DIRECTIVE A = In the records, arrange the lines from the one containing "Most likely at" up to and including the one containing "an items from your cart." as a JSON list of strings, one string per line, with blank lines left out.

SOURCE EXTRACT =
· · ·

Retrieve daily ERA5/ERA5-Land data using the CDS API

hi Niclas,

I suspect this is mainly due to the data being re-interpolated; CDS ERA5 atmospheric data are stored on a 0.25 degree grid, so even though you request them at a lower resolution, the data have to be re-interpolated to the 1.0 degree grid, while the 0.25 degree data are delivered 'direct' from the CDS data store,

Thanks,

Kevin

I have a problem with getting the reanalysis mean daily Surface solar radiation downwards, 1 hourly, 0.25/0.25. For January 2021 I get a variable called rsds in w m-2, whilst for the rest of the year I get a variable called rsds_accumulated and in j m-2. from February 2021 the variable is "integral_wrt_time_of_surface_downwelling_shortwave_flux_in_air" which is the sum of the values over a day. Why does the January data differ? I checked other years with the same problem.

Any feedback would be appreciated.

· · ·

EXERCISE DATA =
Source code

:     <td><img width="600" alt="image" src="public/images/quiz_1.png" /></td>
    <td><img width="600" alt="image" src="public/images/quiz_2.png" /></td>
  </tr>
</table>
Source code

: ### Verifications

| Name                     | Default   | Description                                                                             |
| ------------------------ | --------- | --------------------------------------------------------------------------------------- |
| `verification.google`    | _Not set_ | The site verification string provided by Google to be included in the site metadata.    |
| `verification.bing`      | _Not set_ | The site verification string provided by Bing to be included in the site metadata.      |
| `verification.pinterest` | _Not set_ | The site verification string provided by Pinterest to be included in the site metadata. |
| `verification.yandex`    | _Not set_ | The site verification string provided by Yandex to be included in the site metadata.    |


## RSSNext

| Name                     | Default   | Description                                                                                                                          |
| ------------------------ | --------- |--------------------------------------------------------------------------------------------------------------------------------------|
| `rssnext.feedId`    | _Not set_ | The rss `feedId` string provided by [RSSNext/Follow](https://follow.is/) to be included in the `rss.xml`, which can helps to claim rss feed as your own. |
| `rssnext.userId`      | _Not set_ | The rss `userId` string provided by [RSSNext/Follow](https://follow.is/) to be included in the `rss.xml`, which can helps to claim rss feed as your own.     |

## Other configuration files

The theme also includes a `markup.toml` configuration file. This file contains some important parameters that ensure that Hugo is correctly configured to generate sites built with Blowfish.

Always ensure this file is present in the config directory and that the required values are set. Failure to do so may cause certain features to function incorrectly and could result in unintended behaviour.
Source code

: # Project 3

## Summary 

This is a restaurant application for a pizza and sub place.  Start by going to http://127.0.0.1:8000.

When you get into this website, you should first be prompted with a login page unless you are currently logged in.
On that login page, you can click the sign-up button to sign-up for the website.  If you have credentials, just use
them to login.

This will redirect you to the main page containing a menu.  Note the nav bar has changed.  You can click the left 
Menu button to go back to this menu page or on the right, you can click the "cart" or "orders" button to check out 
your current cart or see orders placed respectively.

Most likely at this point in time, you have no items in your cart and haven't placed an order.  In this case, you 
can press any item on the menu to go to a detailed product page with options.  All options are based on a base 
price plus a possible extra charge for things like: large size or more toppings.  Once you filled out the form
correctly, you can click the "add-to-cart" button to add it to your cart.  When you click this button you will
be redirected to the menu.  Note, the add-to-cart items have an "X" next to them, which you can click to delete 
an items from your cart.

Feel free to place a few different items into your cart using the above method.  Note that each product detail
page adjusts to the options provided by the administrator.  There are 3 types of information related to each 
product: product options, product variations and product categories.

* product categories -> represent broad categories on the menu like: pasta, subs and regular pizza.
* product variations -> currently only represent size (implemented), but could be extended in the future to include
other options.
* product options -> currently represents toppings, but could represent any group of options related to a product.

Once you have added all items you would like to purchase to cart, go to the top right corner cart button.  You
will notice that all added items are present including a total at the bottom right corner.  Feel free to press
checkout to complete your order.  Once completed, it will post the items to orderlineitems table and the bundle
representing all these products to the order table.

· · ·

DIRECTIVE B = Rewrite the ERA5 data post from "Retrieve daily ERA5/ERA5-Land" up to and including "the same problem.", swapping "re-interpolated" for "regridded".

TASK RESULT A =
[
  "Most likely at this point in time, you have no items in your cart and haven't placed an order.  In this case, you ",
  "can press any item on the menu to go to a detailed product page with options.  All options are based on a base ",
  "price plus a possible extra charge for things like: large size or more toppings.  Once you filled out the form",
  "correctly, you can click the \"add-to-cart\" button to add it to your cart.  When you click this button you will",
  "be redirected to the menu.  Note, the add-to-cart items have an \"X\" next to them, which you can click to delete ",
  "an items from your cart."
]

TASK RESULT B =
Retrieve daily ERA5/ERA5-Land data using the CDS API

hi Niclas,

I suspect this is mainly due to the data being regridded; CDS ERA5 atmospheric data are stored on a 0.25 degree grid, so even though you request them at a lower resolution, the data have to be regridded to the 1.0 degree grid, while the 0.25 degree data are delivered 'direct' from the CDS data store,

Thanks,

Kevin

I have a problem with getting the reanalysis mean daily Surface solar radiation downwards, 1 hourly, 0.25/0.25. For January 2021 I get a variable called rsds in w m-2, whilst for the rest of the year I get a variable called rsds_accumulated and in j m-2. from February 2021 the variable is "integral_wrt_time_of_surface_downwelling_shortwave_flux_in_air" which is the sum of the values over a day. Why does the January data differ? I checked other years with the same problem.